Real Data and Parameter Estimation
The Hudson’s Bay Company lynx-hare pelt records (1845–1935) provide one of ecology’s most famous time series, showing approximate 10-year cycles. Fitting the LV model to these data reveals:
- Hare period: $\approx 9$–11 years
- Lynx peak lags hare peak by $\approx 1$–2 years
However, detailed analysis shows the hare cycle is driven partly by vegetation overexploitation (trophic cascade), not purely predation, and the RM model with explicit plant dynamics provides a better fit.

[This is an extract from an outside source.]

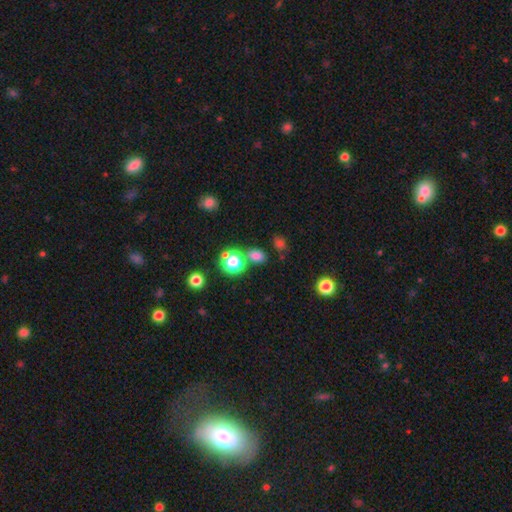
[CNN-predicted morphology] A smooth galaxy with no disk features (69%) that is in between round and cigar-shaped (54%).

Vote fractions:
- Smooth or featured? smooth: 69% / star or artifact: 25% / featured or disk: 6%
- How rounded? in between: 54% / round: 44% / cigar-shaped: 1%
- Merging? none: 72% / merger: 13% / minor disturbance: 11% / major disturbance: 4%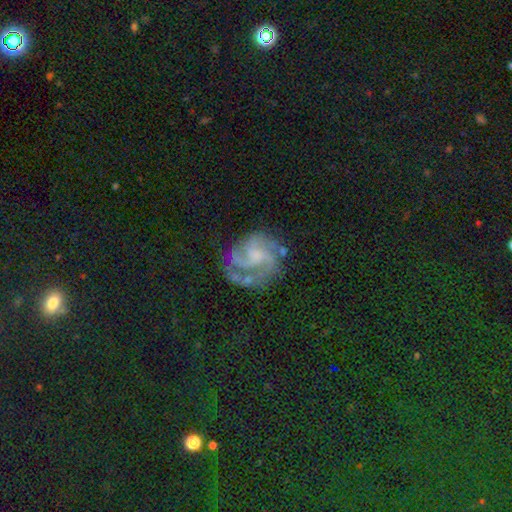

Parameter estimation proceeds by nonlinear least squares or maximum likelihood. Given discrete observations $(x_i, y_i)$ at times $t_i$, one minimizes:
\[\mathcal{L}(\theta) = \sum_i \left[\left(\frac{x_i^{\text{obs}} - x_i^{\text{pred}}}{\sigma_x}\right)^2 + \left(\frac{y_i^{\text{obs}} - y_i^{\text{pred}}}{\sigma_y}\right)^2\right]\]where $x_i^{\text{pred}}, y_i^{\text{pred}}$ are obtained by numerical integration of the ODE system with parameter vector $\theta = (a, b, c, d)$. Identifiability requires time series with at least one full oscillation cycle; partial cycles lead to poorly constrained parameter estimates.